Hi all,
this is maybe a trivial question, but I just can’t figure out where i’m going wrong…
I have data that has a 3-level hierarchy: 2 groups of subjects -> ~ 40 subjects each -> 50 sessions per subject (with 20 trials per session). For simplicity let’s say that for each session I then fit 1 parameter. There is no structure across sessions, i.e. i’m ignoring that there may be systematic effects how all participants might perform better in session 50 than in session 1. My measure of interest is how variable subjects are between sessions and whether this differs between the groups.
Based on help here on the forum before (Parameters during warmup far outside prior range), I have tried modelling the data in two ways: either taking into account the 3-level hierarchy or ignoring it. If I ignore it, I instead do: 2 groups of subjects -> 40*50 sessions. From the output of the two-level model, I then (in Matlab) again compute the parameter for each subject by averaging across the sessions.

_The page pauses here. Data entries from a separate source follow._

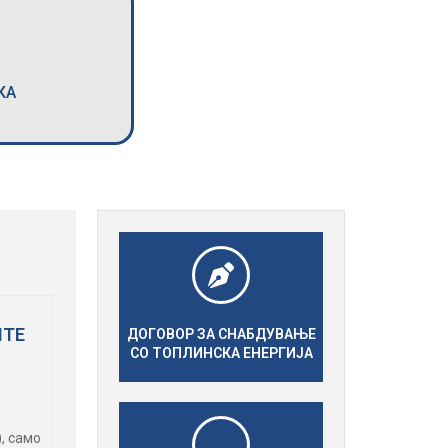
КА
ИТЕ
ДОГОВОР ЗА СНАБДУВАЊЕ
СО ТОПЛИНСКА ЕНЕРГИЈА
, само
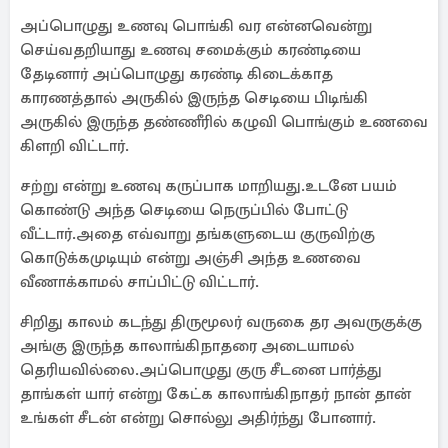
அப்பொழுது உணவு பொங்கி வர என்னவென்று
செய்வதறியாது உணவு சமைக்கும் கரண்டியை
தேடினார் அப்பொழுது கரண்டி கிடைக்காத
காரணத்தால் அருகில் இருந்த செடியை பிடிங்கி
அருகில் இருந்த தண்ணீரில் கழுவி பொங்கும் உணவை
கிளறி விட்டார்.
சற்று என்று உணவு கருப்பாக மாறியது.உடனே பயம்
கொண்டு அந்த செடியை நெருப்பில் போட்டு
வீட்டார்.அதை எவ்வாறு தங்களுடைய குருவிற்கு
கொடுக்கமுடியும் என்று அஞ்சி அந்த உணவை
வீணாக்காமல் சாப்பிட்டு விட்டார்.
சிறிது காலம் கடந்து திருமூலர் வருகை தர அவருகுக்கு
அங்கு இருந்த காலாங்கிநாதரை அடையாமல்
தெரியவில்லை.அப்பொழுது குரு சீடனை பார்த்து
தாங்கள் யார் என்று கேட்க காலாங்கிநாதர் நான் தான்
உங்கள் சீடன் என்று சொல்லு அதிர்ந்து போனார்.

Surprisingly, when I simulate data from the 3-level hierarchy, I find that the recovered parameters from the 2-level model correlate better with the true parameters than from the 3-level model (for the group level to some extend, but very strongly for the subject and session level). I wonder whether this might be because there is not that much data on each level (i.e. only 20 trials per session etc.). In any case, these simulation results make me think that I should also analyse my real data with the 2-level model. (right?)
Now the confusion I have: I want to compute whether a) the two groups are different in their mean of the parameter and b) whether they differ in how variable the parameter is across sessions (so, the mean of the parameter standard deviation for each subject across sessions).
For b), it seemed straight-forward to compute for each subject the standard deviation across sessions and then the group level mean. When I make a histogram of the 1000 samples (from Stan) for this, the results are about the same as when I do a t-test on the data from the subjects after averaging over the 1000 samples. - so that’s reassuring.
However, for a), I thought the analysis should work the same way. But it does not: when I plot histograms of the means of the two groups (either computed as for the standard deviation above, or directly based on the samples of the group-level parameters that I get from Stan) [see top plot below] it looks very different than if I plot histograms of the single-subject parameters for the two groups [bottom plot]. (And the only stats I can do on this is a t-test because I have averaged out the samples – so that doesn’t seem good either). When I compute the means (either across samples [top] or across subjects [bottom]), they are the same.
So which figure now tells me whether my two groups are different? I assumed it would be the top figure and just did the bottom one as a sanity check, but now I’m not sure anymore.